### Consignes de travail:
Poursuivez, s'il vous plaît, le passage sur les conditions de détention et l'accès aux soins dans la prison contrôlée, à partir de sa dernière phrase.

### Passage:
· · · · ·

Le nombre de surveillants affectés aux escortes n’était pas dimensionné au regard du besoin d’extractions médicales forcément accentué pour un tel public ; il n’y a aucune présence de surveillant dans la détention avec, de ce fait, une autogestion où les moins invalides aident ceux qui ne peuvent plus réaliser les actes élémentaires de la vie.
Enfin, l’insuffisante réactivité des autorités judiciaires et les difficultés de construction de partenariat avec le monde extérieur par la direction du SPIP, ont abouti au maintien au bâtiment G de personnes dont l’état de santé semble manifestement incompatible avec la détention ou maintenues en détention dans des conditions ne respectant pas la dignité humaine.
Le ministère de la santé a rapidement mobilisé l’agence régionale de santé pour trouver des solutions conservatoires dans l’attente d’une réorganisation de la prise en charge de ces personnes entre les différents partenaires impliqués. Malheureusement, une personne dont le maintien en détention avait été signalé comme contraire à la dignité est décédée dans les semaines suivant le contrôle. Les autorités judiciaires locales n’ont adressé aucune observation à la suite de l’envoi du rapport provisoire.
Pour le reste de la détention, l’accès aux soins souffre de la même façon du manque de médecin généraliste, d’infirmiers et également de psychiatre alors même que le public accueilli nécessite une prise en charge spécifique. Pour la détention classique, il n’y a pas non plus d’éducation à la santé, d’examen entrant et sortant et la distribution des médicaments dans la cuisine ne respecte pas la confidentialité des soins. Les entraves à l’accès aux soins qui en résultent sont d’autant plus regrettables que l’infrastructure immobilière du service médical est pertinente.
Les visites des familles pâtissent d’un parloir collectif qui empêche toute intimité et il n’y a pas d’UVF, ce qui avait déjà été déploré en 2011.

· · · · ·

### Données fournies:
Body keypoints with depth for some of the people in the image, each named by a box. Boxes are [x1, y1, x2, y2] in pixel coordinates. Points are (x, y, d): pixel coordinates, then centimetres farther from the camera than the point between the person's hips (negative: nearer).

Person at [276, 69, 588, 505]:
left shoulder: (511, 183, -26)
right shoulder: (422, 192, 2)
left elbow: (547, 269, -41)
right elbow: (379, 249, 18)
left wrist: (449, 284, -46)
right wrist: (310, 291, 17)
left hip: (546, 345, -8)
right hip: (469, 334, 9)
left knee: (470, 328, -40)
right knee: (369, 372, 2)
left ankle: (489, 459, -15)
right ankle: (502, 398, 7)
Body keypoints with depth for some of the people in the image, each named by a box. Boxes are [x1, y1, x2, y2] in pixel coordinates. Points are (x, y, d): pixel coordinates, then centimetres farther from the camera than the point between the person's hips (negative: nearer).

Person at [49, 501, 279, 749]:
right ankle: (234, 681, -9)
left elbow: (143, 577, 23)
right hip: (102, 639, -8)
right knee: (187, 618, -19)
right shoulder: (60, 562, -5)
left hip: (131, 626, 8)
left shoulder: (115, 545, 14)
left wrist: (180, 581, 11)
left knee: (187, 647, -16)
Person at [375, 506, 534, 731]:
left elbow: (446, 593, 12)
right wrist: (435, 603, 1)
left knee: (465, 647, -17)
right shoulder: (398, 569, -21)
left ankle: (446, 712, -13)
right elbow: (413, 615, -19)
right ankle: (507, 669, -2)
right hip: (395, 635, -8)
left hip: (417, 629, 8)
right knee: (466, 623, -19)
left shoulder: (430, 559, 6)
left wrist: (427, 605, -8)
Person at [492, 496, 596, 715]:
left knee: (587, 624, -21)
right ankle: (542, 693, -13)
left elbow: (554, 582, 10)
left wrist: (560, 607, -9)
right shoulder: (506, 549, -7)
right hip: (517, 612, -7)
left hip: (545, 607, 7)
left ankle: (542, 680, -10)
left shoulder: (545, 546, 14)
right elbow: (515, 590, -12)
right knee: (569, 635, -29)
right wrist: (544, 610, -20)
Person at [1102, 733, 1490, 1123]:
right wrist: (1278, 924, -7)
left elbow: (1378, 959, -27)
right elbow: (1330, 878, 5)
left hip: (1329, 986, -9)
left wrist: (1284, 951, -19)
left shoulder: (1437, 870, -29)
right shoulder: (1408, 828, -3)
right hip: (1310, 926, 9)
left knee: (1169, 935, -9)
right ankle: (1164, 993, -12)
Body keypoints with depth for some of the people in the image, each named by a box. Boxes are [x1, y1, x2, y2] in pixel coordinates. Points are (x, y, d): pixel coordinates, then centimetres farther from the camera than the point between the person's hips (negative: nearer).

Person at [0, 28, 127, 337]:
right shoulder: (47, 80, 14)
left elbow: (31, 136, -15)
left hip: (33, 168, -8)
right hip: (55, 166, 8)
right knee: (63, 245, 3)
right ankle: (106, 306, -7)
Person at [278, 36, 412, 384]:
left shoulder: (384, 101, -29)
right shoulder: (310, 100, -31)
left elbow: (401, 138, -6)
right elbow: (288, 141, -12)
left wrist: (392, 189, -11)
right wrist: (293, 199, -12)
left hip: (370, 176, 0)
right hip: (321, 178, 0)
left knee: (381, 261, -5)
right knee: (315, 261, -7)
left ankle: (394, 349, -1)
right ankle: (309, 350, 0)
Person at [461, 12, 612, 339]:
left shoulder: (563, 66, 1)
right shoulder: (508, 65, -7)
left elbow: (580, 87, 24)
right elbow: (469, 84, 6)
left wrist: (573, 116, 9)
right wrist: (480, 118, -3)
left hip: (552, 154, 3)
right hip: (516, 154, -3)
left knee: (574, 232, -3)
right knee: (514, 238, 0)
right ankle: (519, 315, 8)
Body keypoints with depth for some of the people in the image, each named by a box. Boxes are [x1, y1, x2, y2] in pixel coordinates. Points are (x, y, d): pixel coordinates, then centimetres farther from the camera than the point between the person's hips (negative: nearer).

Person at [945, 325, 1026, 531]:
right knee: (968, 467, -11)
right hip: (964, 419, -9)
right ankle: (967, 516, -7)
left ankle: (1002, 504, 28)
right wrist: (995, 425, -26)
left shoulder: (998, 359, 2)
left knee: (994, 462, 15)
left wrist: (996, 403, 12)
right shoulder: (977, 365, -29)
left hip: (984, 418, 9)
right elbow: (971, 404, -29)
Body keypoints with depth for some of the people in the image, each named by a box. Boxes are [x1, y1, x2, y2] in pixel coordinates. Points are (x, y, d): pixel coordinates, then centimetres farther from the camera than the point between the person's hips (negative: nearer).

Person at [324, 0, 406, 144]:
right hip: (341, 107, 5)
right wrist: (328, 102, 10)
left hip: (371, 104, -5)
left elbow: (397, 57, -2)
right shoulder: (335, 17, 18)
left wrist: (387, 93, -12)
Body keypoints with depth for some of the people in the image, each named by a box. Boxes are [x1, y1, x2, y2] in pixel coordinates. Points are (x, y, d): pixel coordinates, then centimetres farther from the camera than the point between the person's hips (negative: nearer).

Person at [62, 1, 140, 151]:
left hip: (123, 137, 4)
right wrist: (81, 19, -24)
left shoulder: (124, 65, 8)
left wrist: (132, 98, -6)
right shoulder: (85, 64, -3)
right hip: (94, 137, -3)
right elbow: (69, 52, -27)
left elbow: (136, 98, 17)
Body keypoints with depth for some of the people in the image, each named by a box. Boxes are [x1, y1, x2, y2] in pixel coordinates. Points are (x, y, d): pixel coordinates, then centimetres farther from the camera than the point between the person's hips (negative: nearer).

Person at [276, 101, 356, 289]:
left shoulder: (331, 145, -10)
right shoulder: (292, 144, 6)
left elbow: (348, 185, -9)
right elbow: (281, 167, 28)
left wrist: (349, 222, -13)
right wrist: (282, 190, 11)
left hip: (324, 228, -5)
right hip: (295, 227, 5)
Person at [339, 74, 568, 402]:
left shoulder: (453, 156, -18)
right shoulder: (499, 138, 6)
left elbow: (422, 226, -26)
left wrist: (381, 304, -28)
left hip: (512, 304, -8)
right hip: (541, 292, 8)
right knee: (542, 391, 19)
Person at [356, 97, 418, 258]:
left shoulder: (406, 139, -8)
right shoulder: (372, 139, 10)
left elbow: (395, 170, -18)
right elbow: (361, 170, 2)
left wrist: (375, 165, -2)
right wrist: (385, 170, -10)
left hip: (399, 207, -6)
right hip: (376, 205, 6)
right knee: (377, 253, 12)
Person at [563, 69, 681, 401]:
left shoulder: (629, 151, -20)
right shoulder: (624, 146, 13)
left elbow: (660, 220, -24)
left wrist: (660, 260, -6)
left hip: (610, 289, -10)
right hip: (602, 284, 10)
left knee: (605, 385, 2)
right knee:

· · · · ·

### Réponse au problème:
Le discernement est respecté dans les mesures de contrainte et le menottage est individualisé ; en revanche, les fouilles intégrales sont trop systématiques dans certaines circonstances. L’usage de la procédure disciplinaire est proportionné.
Concernant le parcours d’exécution des peines, les contrôleurs observent un manque d’information claire donnée aux détenus sur leurs droits en général. Les commissions pluridisciplinaires uniques (CPU) « parcours d’exécution de peine » (PEP), qui ne s’étaient pas tenues pendant plusieurs années, ont repris en février 2021 selon, cependant, un rythme indigent de trois détenus par mois alors que l’obligation est d’examiner la situation de chaque détenu en CPU PEP une fois par an. Il n’y a pas de directeur du SPIP présent régulièrement sur le site, pas de programme de prévention de la récidive et pas d’implication suffisante de la direction pénitentiaire dans le PEP.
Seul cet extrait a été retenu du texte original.